= Ruqayya Yasmine Khan =

Islamic studies scholar

Ruqayya Yasmine Khan is a professor of religion and Malas Chair of Islamic Studies at Claremont Graduate University.

==Biography==
Ruqayya Yasmine Khan holds a PhD in Islamic Studies and Arabic Literature, as well as an MA in South Asian Studies and Islam, both from the University of Pennsylvania. Since 2013, she has been the Mohannad Malas Chair of the MA Program in Islamic Studies at Claremont Graduate University.

Prior to this role, she held visiting faculty positions in the religion departments at Swarthmore College and the University of California, Santa Barbara, and later became a tenured faculty member in the Department of Religion at Trinity University in San Antonio, Texas.
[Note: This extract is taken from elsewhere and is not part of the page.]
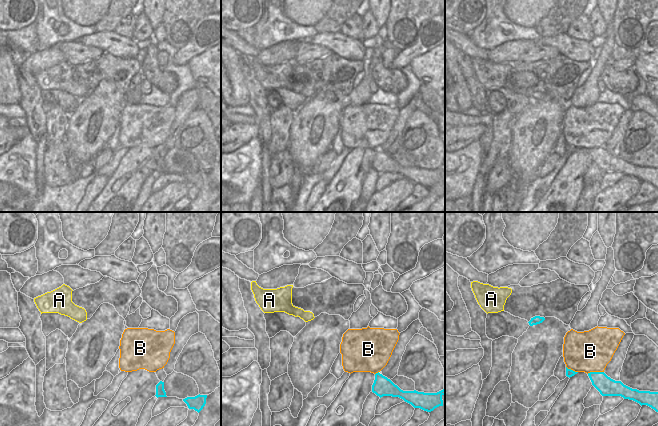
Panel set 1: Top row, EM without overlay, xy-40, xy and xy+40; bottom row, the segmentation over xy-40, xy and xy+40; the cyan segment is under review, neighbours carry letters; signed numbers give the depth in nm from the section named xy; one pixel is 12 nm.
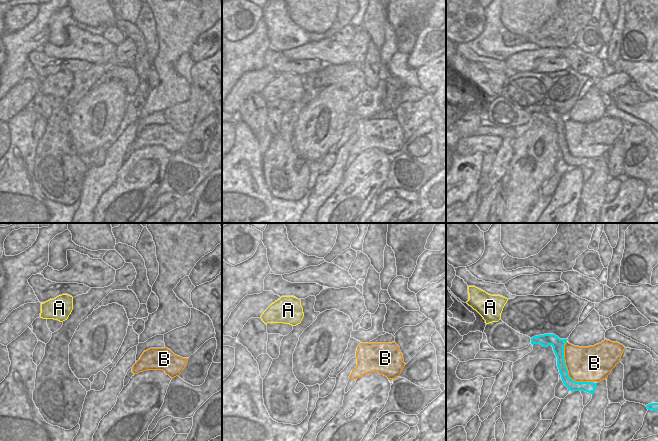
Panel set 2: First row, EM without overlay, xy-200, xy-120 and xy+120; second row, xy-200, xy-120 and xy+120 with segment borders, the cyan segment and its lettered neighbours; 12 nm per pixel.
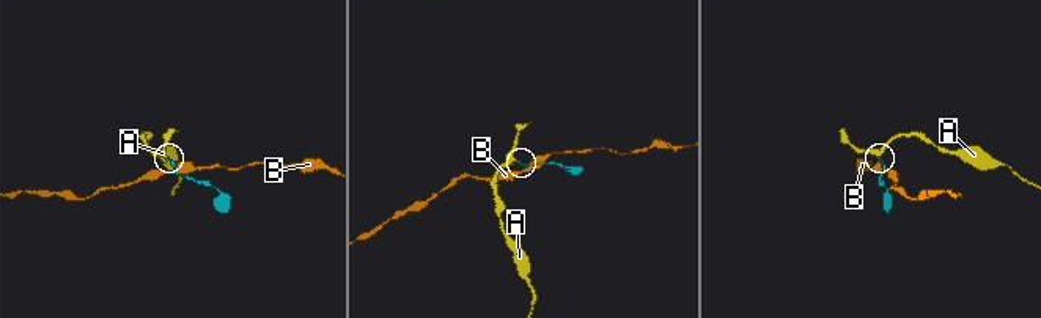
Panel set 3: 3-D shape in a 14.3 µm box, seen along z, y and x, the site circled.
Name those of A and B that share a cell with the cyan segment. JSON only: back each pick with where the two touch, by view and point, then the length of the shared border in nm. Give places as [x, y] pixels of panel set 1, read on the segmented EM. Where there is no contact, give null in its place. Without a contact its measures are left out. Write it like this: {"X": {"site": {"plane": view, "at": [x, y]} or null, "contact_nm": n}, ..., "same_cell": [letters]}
{"A": {"site": null}, "same_cell": ["A"]}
Khan's research has been supported by fellowships from the Center for Arabic Study Abroad at the American University in Cairo, the Andrew W. Mellon Foundation, the Ford Foundation, and the Fulbright-Hays Program. She has also conducted research at the Institute of Islamic Studies at the University of Sarajevo, Bosnia and Herzegovina. She received funding from the Fletcher Jones Foundation for her work on Hafsa bint ‘Umar ibn al-Khattab, an early figure in Islamic history.

She is involved in the study of comparative religion through her role on the steering committee at the American Academy of Religion and serves on the editorial boards of various academic journals.

==Works==
- Self and Secrecy in Early Islam (University of South Carolina Press, 2008)
- Bedouin and Abbasid Muslim Cultural Identities: The Arabic Story of Majnun Layla (Routledge Press, 2019)
- Did a Woman Edit the Qur’an? Hafsa and Her Famed Codex (2014) (journal article)
- Muhammad in the Digital Age (University of Texas Press, 2015) (ed.)